The gold price, along with that of other precious metals, is largely driven by commercial bankers and brokers involved in the trading of commodities in various futures markets throughout the world. The three largest gold trading markets are in London, New York and Shanghai.
In the US, we typically track and trade gold based on the New York gold price that is part of the market managed by COMEX and the CME Group. For decades, the price of gold in New York has been heavily manipulated by the large commercial Wall Street banks. This has been well documented in recent years, with many traders from JP Morgan Chase and others having been convicted.
Corruption by members of the LBMA and COMEX and price manipulation on a global scale has been one of the issues brought forth by the BRICS alliance as a leading driver of dedollarization in recent years, which has led to a growing number of local currency trade agreements. These new trade agreements are instead backed by central bank gold reserves and not the petrodollar.

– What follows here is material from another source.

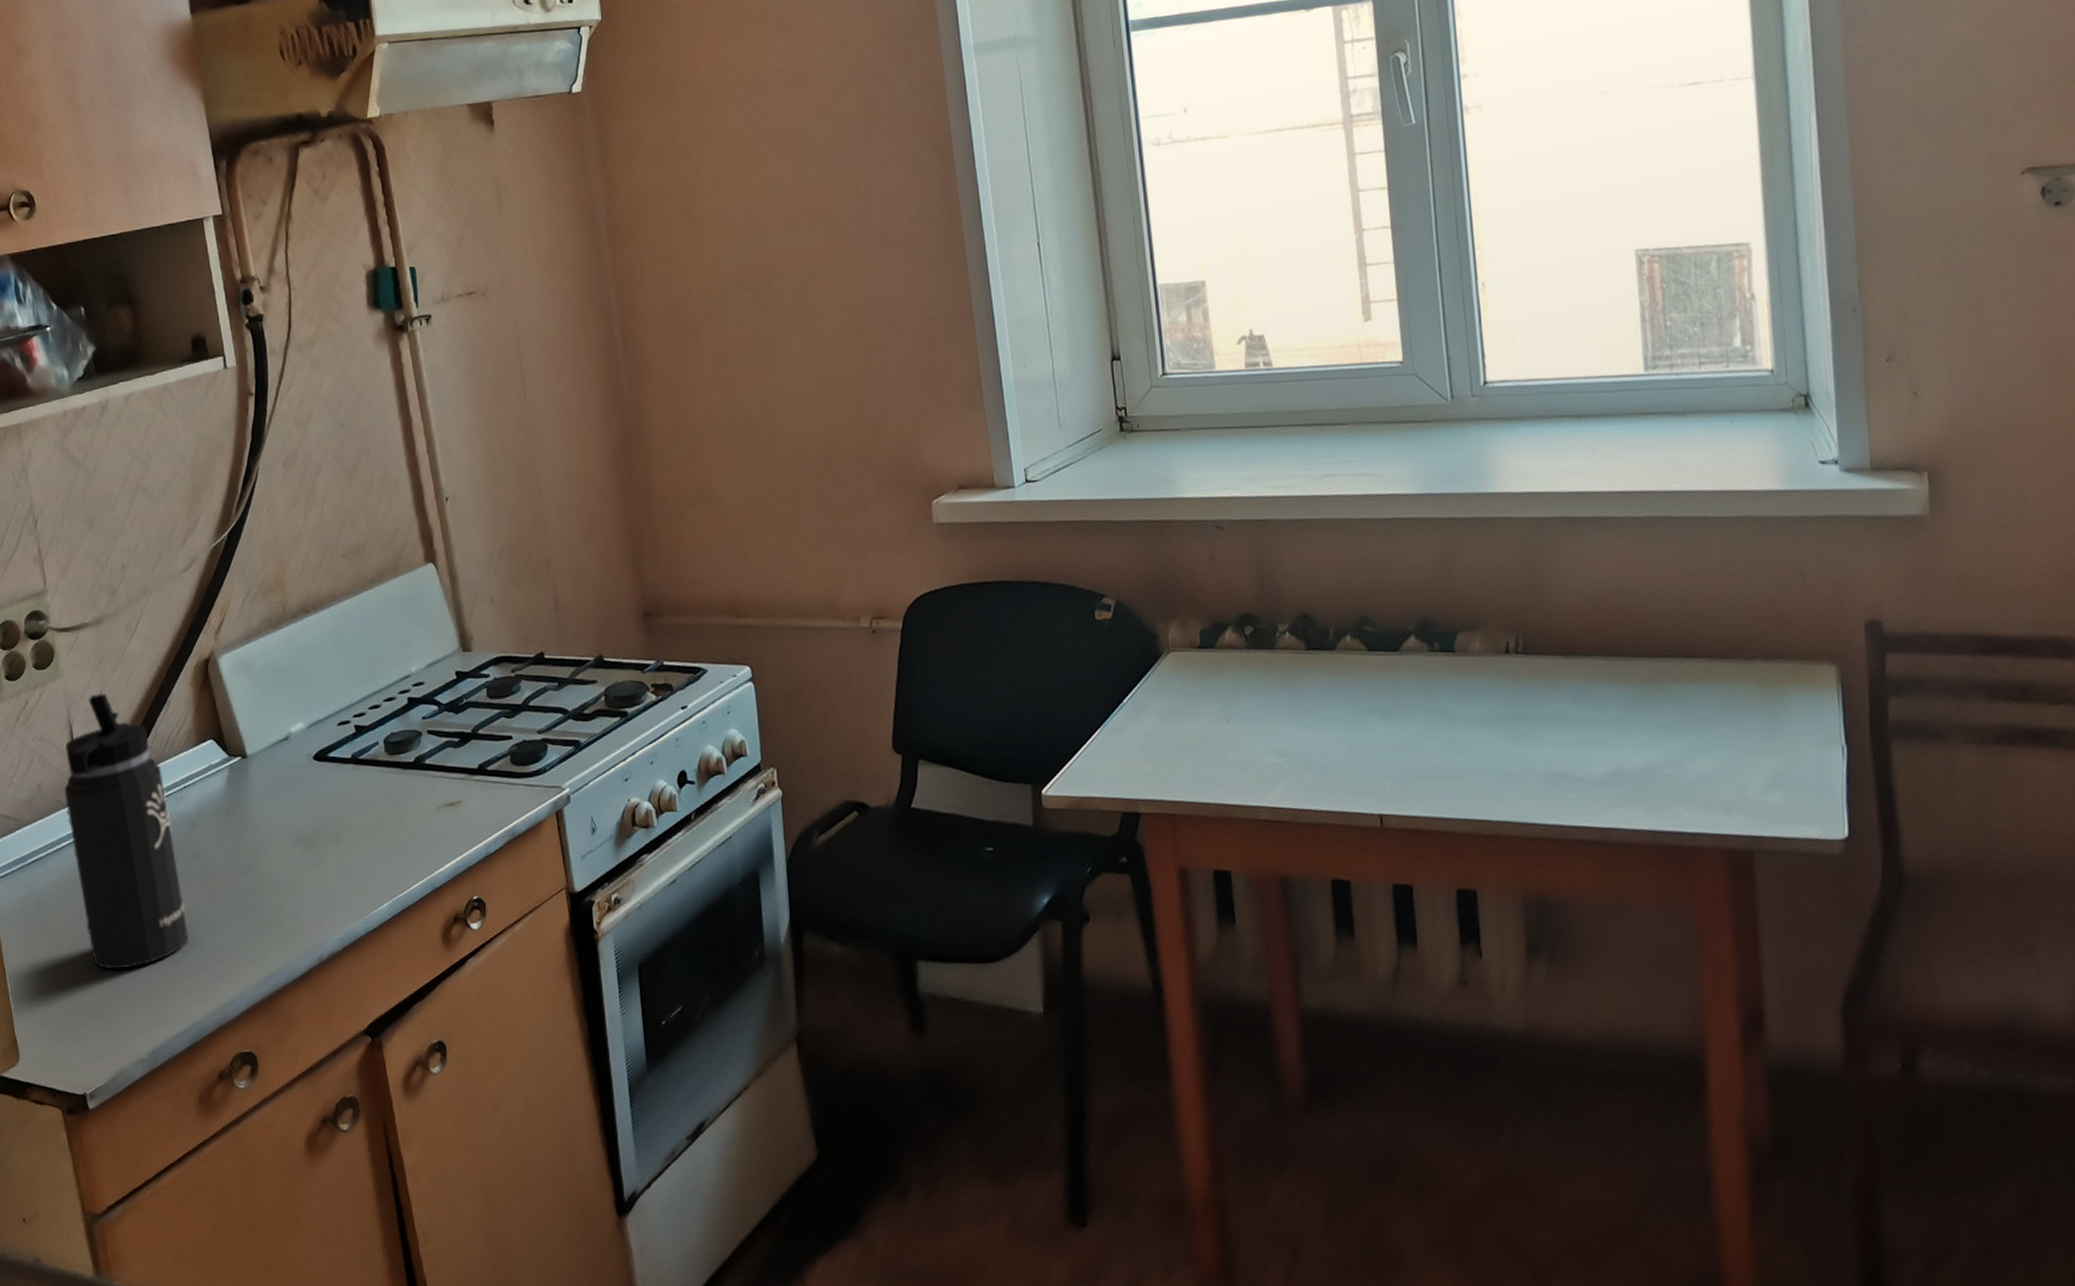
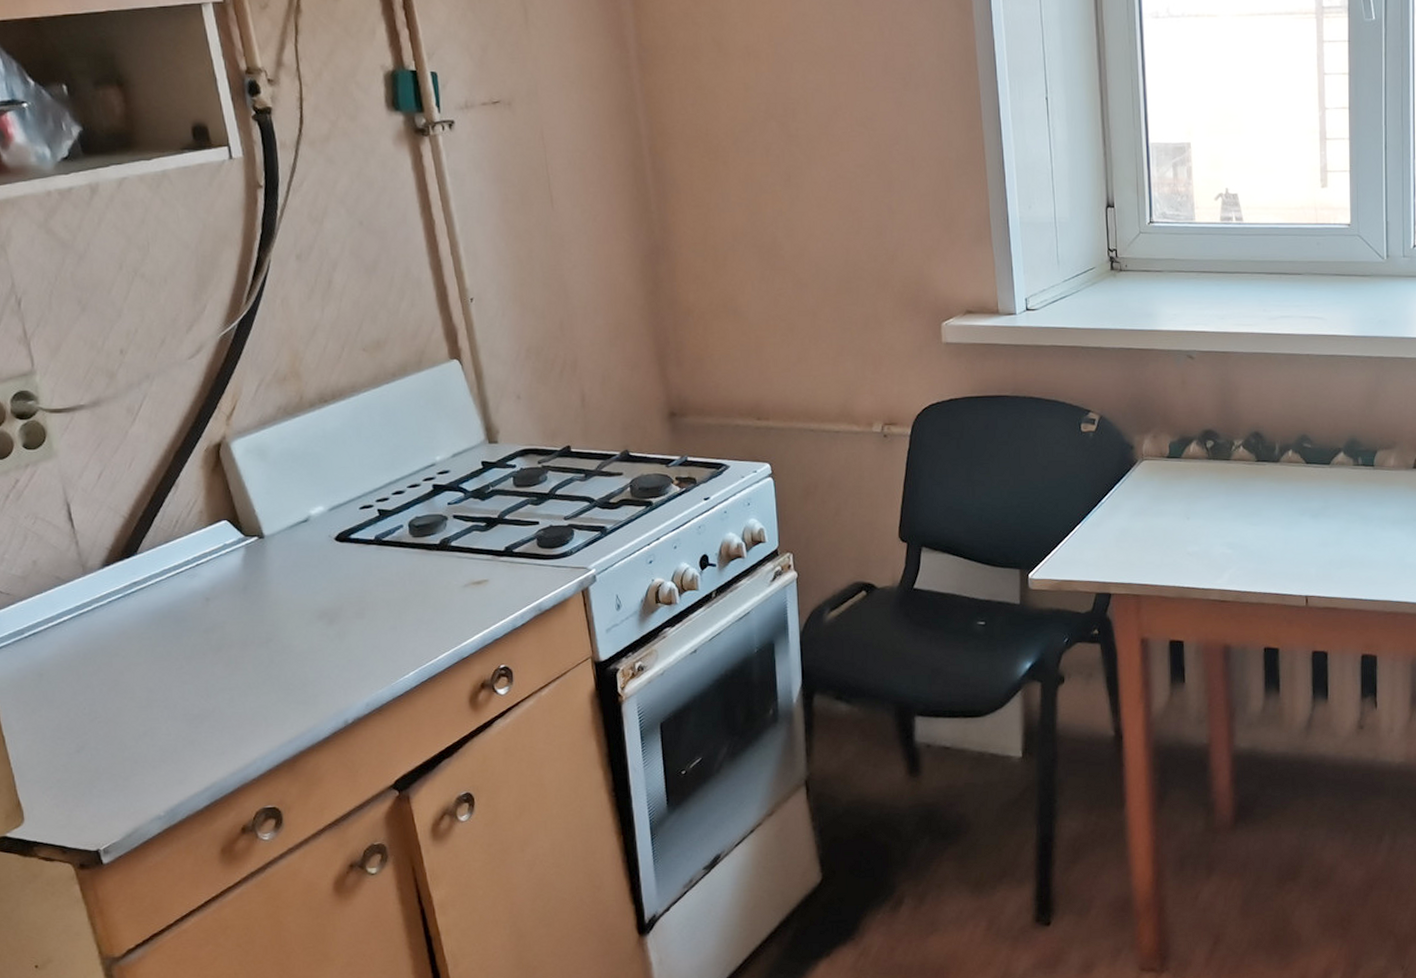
thermos bottle: present [64,693,189,970] -> none [63,473,206,735]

This week, the Shanghai Gold Price topped the $2,100 per ounce resistance, closing the year at a record breaking $2,118.20 per ounce, the highest price per ounce in history.
The Shanghai Gold Exchange is one of the largest physical gold trading exchanges in the world. Established in 2002 in Shanghai, China, it facilitates the trading, clearing, delivery, and storage of gold and other precious metals. The SGE plays a significant role in the Chinese gold market, and has become of the the most influential gold markets globally.
China is a both a major consumer and significant producer of gold. The SGE, being the primary gold trading platform in China, reflects the country’s demand and supply, influencing global market perceptions and, subsequently, prices.
As one of the largest markets for physical gold, the demand and supply dynamics in the SGE can have a ripple effect on global gold prices.
Unlike the New York and London exchanges that trade primarily in paper gold derivatives and futures contracts, the SGE deals largely in physical gold.
This focus on physical gold can lead to different price dynamics compared to markets where paper gold (gold futures and derivatives) is traded.
As gold prices in various markets diverge, more gold miners and refineries are likely to ship more product to markets where they are likely to get a better price. This is likely to lead to further draining of gold from the LBMA and COMEX managed vaults.